Saturday, January 7, 2012


We have reached the first new food item to appear in Harry Potter and the Prisoner of Azkaban! How exciting! Too bad it feels like march outside instead of January, making it far less desirable (kind of like dinner with Aunt Marge):

"They got all the way through the soup and the salmon without a single mention of Harry's faults; during the lemon meringue pie, Uncle Vernon bored them all with a long talk about Grunnings, his drill-making company; then Aunt Petunia made coffee and Uncle Vernon brought out a bottle of brandy" Prisoner of Azkaban 26).

Ms. Rowling does not specify what kind of soup Harry enjoys with the Dursleys, which means I get to choose! I will be making a soup I created when I was about 16 as a substitute for a delicious but meat-filled soup my dad always made in wintertime. And so we shall make Vegetable Dumpling Soup! Heads up, I don't really do measurements when making this soup, I kind of just throw ingredients in until it looks good :)

You Will Need:
10 (ish) cups water
vegetable boullion paste (or you can use cans of vegetable broth instead of water and boullion, but it's not as good)
carrots, chopped
onions, chopped
celery, chopped
potatoes, chopped (you can peel them if you want to)
a small bag of frozen peas
a bay leaf
salt and pepper, to taste
a little bit of flour and milk
1 can of Grands Homestyle Buttermilk Buscuits

1. Add your cold water to a large pot and throw in the potatoes. You always want to add potatoes to cold water when cooking them, and then heat the pot so that all the pieces of potato cook evenly.
2. As the water heats up, add the boullion paste according to the package instructions (ish). I recommend dissolving a couple teaspoons at a time and then tasting it. You don't want it to be too salty! Or too bland!

3. Add the carrots, onions, celery, and the bay leaf. Bring to a boil.

4. Turn the heat down a bit and add the peas.

5. In a small cup, mix together about 1/2 cup milk with a Tablespoon or so of flour. Whisk out any clumps, and then stir it into the soup. It will immediately get cloudy-looking (what you've done is thickened the broth so it will support the biscuits).

6. Open your can of biscuits, peel them apart, and place them gently on top of the soup's surface. Hopefully your pot is big enough that they all fit (even if a bit squished). Cover.

7. Raise the temperature a little to a heavy simmer and cook until the biscuits are cooked.
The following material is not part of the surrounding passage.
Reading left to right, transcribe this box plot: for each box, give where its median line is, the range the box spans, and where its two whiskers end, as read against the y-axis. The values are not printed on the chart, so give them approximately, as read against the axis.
It might be tricky to tell, because they'll be a little slimy-looking from the broth. Honestly, I generally know my soup is done because that's right about when it boils over... but try to avoid that.

8. To serve, use a ladle to scoop out a biscuit into a bowl, then kind of "ice fish" through the biscuit hole to get to the soup and ladle it over the biscuit. 

This soup is sooooo delicious. Who needs crackers? There's a biscuit right in the soup! It's even good re-heated the next day (though at that point it's much more dumplings with veggies than soup!). I hope you like it! And hopefully you don't have to endure an Aunt Marge while you enjoy it!